O OLHAR DO CÃO

No meu humilde feixe de ideias eu já concebia o fato de que o cão se comunica através dos olhos. Agora, posso morrer tranquilo: a ciência está comigo. Pesquisadores da Hungria concluíram um estudo que revela que os cachorros possuem a faculdade de se comunicar utilizando-se das pupilas. Pupila de cão é algo muito sério. Nela está certamente uma das sete chaves que abrem todos os mistérios do mundo.

Considero-me meio irmão de todo cão. Sobretudo os vira-latas. Em um paralelo com os seres humanos, os vira-latas seriam os poetas do mundo canino. Ou loucos, os incompreendidos. Louvo-lhes a coragem de devorar até o último cálcio o osso da renúncia do glamour. Os olhos do vira-lata são a estreita janela por onde escapam o belo da tentativa, o incerto da aventura, o crepúsculo do medo. Os olhos do cão vira-lata são portadores da luz que apenas os mendigos humanos conseguem se alimentar. A luz que ilumina a poesia eterna da simplicidade de ir vivendo.

Fico grato pelos séculos dos séculos amém aos cientistas húngaros.
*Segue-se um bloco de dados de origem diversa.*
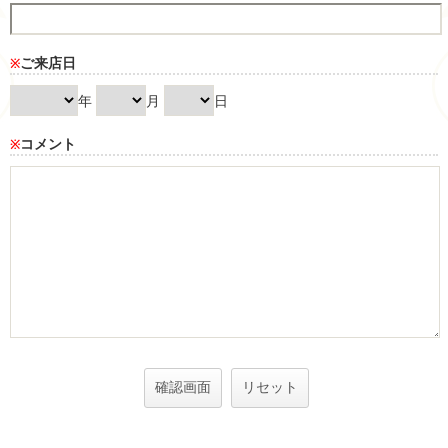
ご来店日
※
年
月
日
コメント
※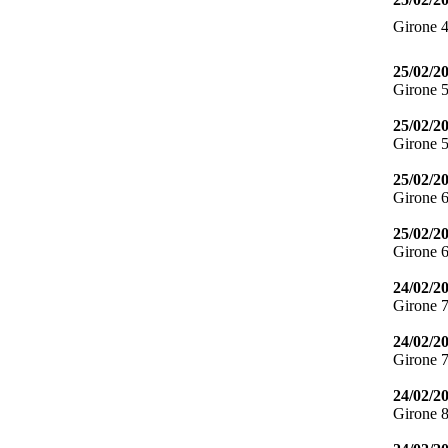
Girone 
25/02/2
Girone 
25/02/2
Girone 
25/02/2
Girone 
25/02/2
Girone 
24/02/2
Girone 
24/02/2
Girone 
24/02/2
Girone 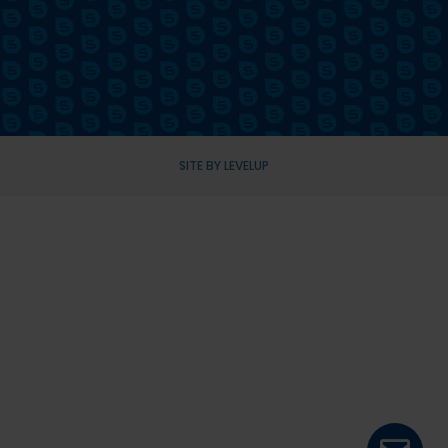
SITE BY LEVELUP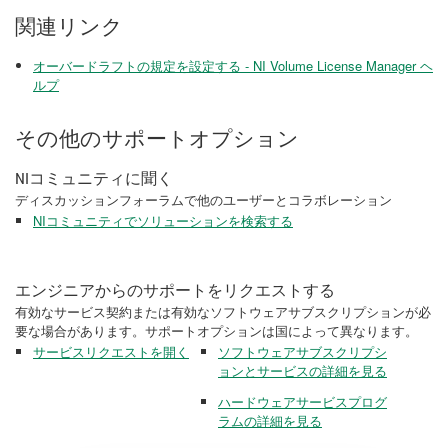
関連リンク
オーバードラフトの規定を設定する - NI Volume License Manager ヘ
ルプ
その他のサポートオプション
NIコミュニティに聞く
ディスカッションフォーラムで他のユーザーとコラボレーション
NIコミュニティでソリューションを検索する
エンジニアからのサポートをリクエストする
有効なサービス契約または有効なソフトウェアサブスクリプションが必
要な場合があります。サポートオプションは国によって異なります。
サービスリクエストを開く
ソフトウェアサブスクリプシ
ョンとサービスの詳細を見る
ハードウェアサービスプログ
ラムの詳細を見る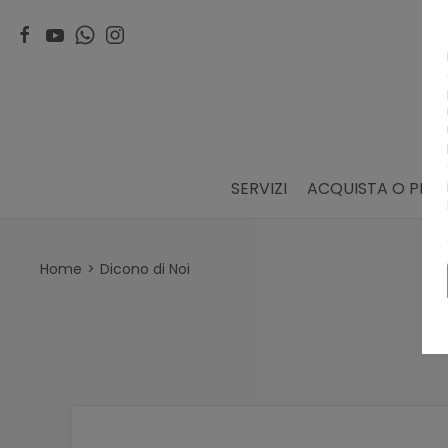
SERVIZI
ACQUISTA O PRE
Home
Dicono di Noi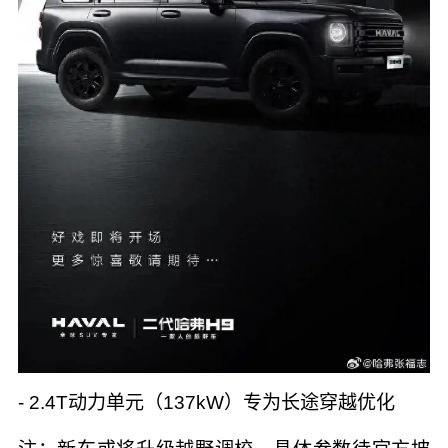
- 2.4T动力单元（137kW）专为长途穿越优化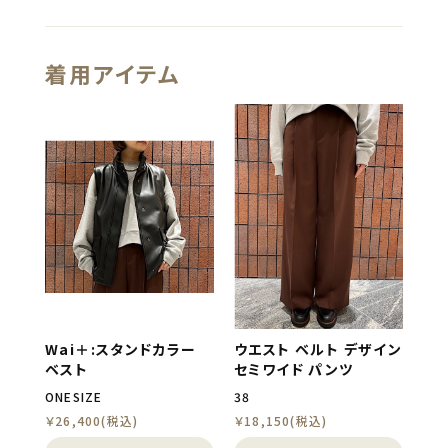
着用アイテム
Wai＋:スタンドカラー
ウエスト ベルト デザイン
ベスト
セミワイド パンツ
ONESIZE
38
￥26,400(税込)
￥18,150(税込)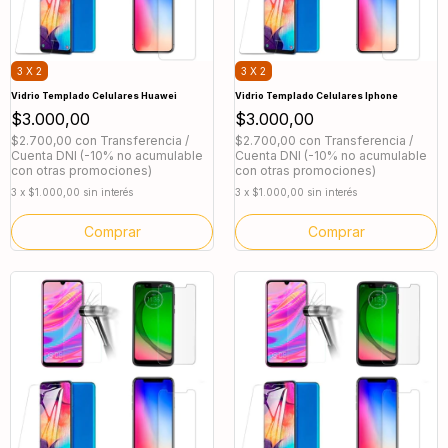
3 X 2
3 X 2
Vidrio Templado Celulares Huawei
Vidrio Templado Celulares Iphone
$3.000,00
$3.000,00
$2.700,00
con
Transferencia /
$2.700,00
con
Transferencia /
Cuenta DNI (-10% no acumulable
Cuenta DNI (-10% no acumulable
con otras promociones)
con otras promociones)
3
x
$1.000,00
sin interés
3
x
$1.000,00
sin interés
Comprar
Comprar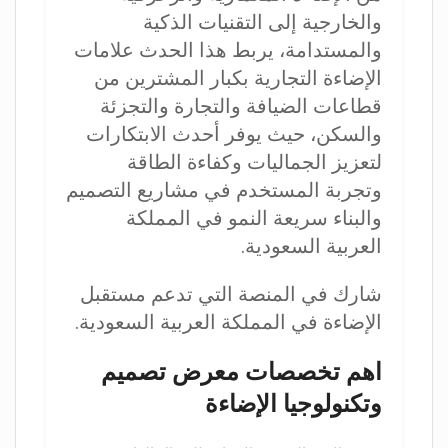
والخارجية إلى التقنيات الذكية
والمستدامة، يربط هذا الحدث علامات
الإضاءة التجارية بكبار المشترين من
قطاعات الضيافة والتجارة والتجزئة
والسكن، حيث يوفر أحدث الابتكارات
لتعزيز الجماليات وكفاءة الطاقة
وتجربة المستخدم في مشاريع التصميم
والبناء سريعة النمو في المملكة
العربية السعودية.
شارك في المنصة التي تدعم مستقبل
الإضاءة في المملكة العربية السعودية.
اهم تخصصات معرض تصميم
وتكنولوجيا الإضاءة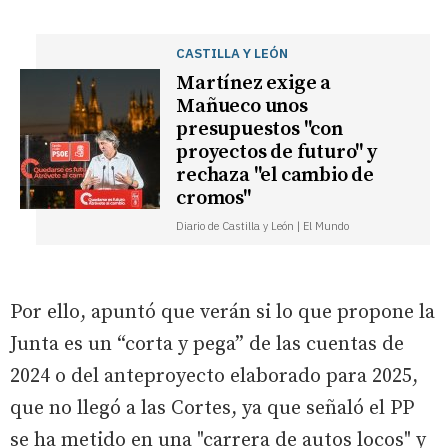
CASTILLA Y LEÓN
Martínez exige a
Mañueco unos
presupuestos "con
proyectos de futuro" y
rechaza "el cambio de
cromos"
Diario de Castilla y León | El Mundo
Por ello, apuntó que verán si lo que propone la
Junta es un “corta y pega” de las cuentas de
2024 o del anteproyecto elaborado para 2025,
que no llegó a las Cortes, ya que señaló el PP
se ha metido en una "carrera de autos locos" y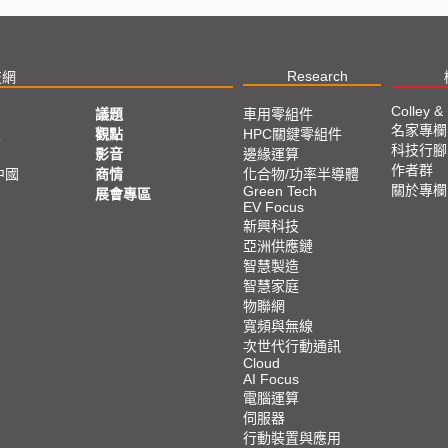
Research
技網
Colley &
議題
車用零組件
名家專欄
亞
觀點
HPC關鍵零組件
科技行腳
影音
邊緣運算
作者群
中國
商情
化合物/功率半導體
關於專欄
Green Tech
展會專區
EV Focus
新興科技
亞洲供應鏈
智慧製造
智慧家庭
物聯網
寬頻與無線
次世代行動通訊
Cloud
AI Focus
電腦運算
伺服器
行動裝置與應用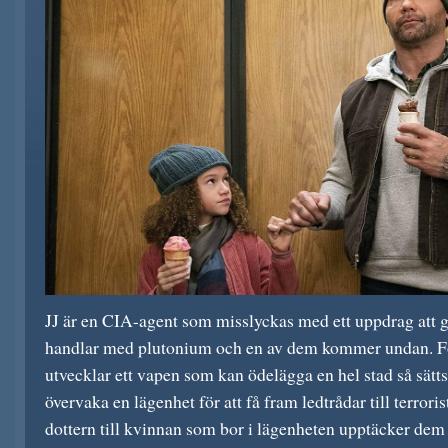
JJ är en CIA-agent som misslyckas med ett uppdrag att g
handlar med plutonium och en av dem kommer undan. För
utvecklar ett vapen som kan ödelägga en hel stad så sätts
övervaka en lägenhet för att få fram ledtrådar till terroris
dottern till kvinnan som bor i lägenheten upptäcker dem 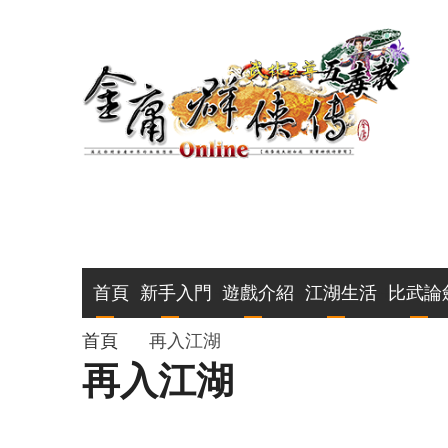
移
至
主
內
容
主
首頁
新手入門
遊戲介紹
江湖生活
比武論
導
導
首頁
再入江湖
再入江湖
覽
航
連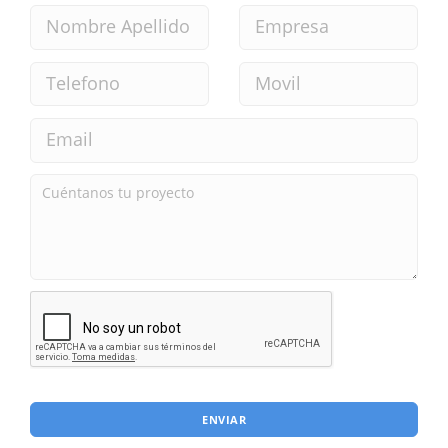
ENVIAR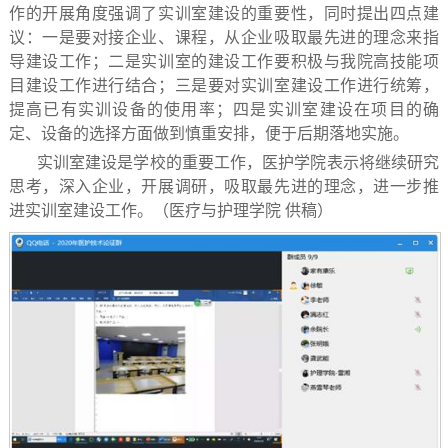
作的开展角度强调了实训室建设的重要性，同时提出四点建
议：一是要对接企业、课程，从企业吸取最先进的理念来指
导建设工作；二是实训室的建设工作要积极与我院高技能项
目建设工作进行结合；三是要对实训室建设工作进行统筹，
提高已有实训设备的使用率；四是实训室建设在项目的确
定、设备的选择方面做到慎重安排，便于后期落地实施。
实训室建设是学校的重要工作，医护学院表示将继续研究
思考，深入企业，开展调研，吸取最先进的理念，进一步推
进实训室建设工作。（医疗与护理学院 供稿）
A Hungria de hoje em diante será para mim uma espécie de Pasárgada irrealizável. Amo devotamente a Hungria e seus cientistas. E acima deles, a figura poética dos cães húngaros. Em casa de acontecer algum dia o Congresso Internacional dos Cães, exijo que seja na Hungria. Será o 1º Congresso Internacional sem a necessidade de intérpretes. A linguagem fluirá natural como o amor no coração dos apaixonados.

Ainda não estamos tão evoluídos como os cães. Enquanto nos insultamos em mandarim, alemão e inglês, os cães se espiam, sabendo-se seres superiores. Passam através do brilho dos olhos uma palavra de amor ou de súplica. Com uma fria telepatia, os cães conseguem entender que ainda não foi inventado nada que substitua a beleza da comunicação ocular. Para os cães não há a necessidade de idiomas. Seu idioma está na sua forma de inventar o mundo. Conseguem se comunicar pela mesma janela pela qual recebe a maior das comunicações: olhar a vida e saber-se forte por isso.

Confesso com humilde vergonha: não tenho cachorro. Uma das maiores solidões é a de não ter um cachorro. Mas, se de repente, ao andar pela rua sozinho, sonhando com outra humanidade, eu me deparar com um cão, o mais vira-lata dos cães, saberei dizer, olhando nos seus olhos, como somos parecidos. Como estamos sozinhos no caos universal. De repente, poderei lhe recitar alguns de meus poemas, sem ter a gélida necessidade de furar o tédio do silêncio verbal. Usando simplesmente o brilho dos olhos lhe direi coisas absurdas que penso do amor, da vida e do coração das pessoas e dos bichos. Ele, eu sei, me compreenderá e me convidará a comer do seu osso, beber da sua água e viver no seu mundo. Sairemos nós dois a passear pelos pântanos da noite, cruzando com industriais, soldados e gerentes. Todos demasiadamente ocupados com suas funções.

Sem ser notados, seguiremos em nosso sarau. Talvez alguma menina boba de oito anos, ache bonito ver um homem passeando com o seu cão. Para ela, nós seremos como um possuidor e possuído. Deixaremos que ela acredite até a eternidade de sua infância que somos um dono com o seu cão a passear. Esconderemos do silêncio dos homens o nosso metafísico e interespecial segredo. Que somos apenas dois vira-latas, dois poetas, que de si não possuem nada, exceto o fato de ter um dia, na mais estranha descoberta, encontrado o sentido da vida.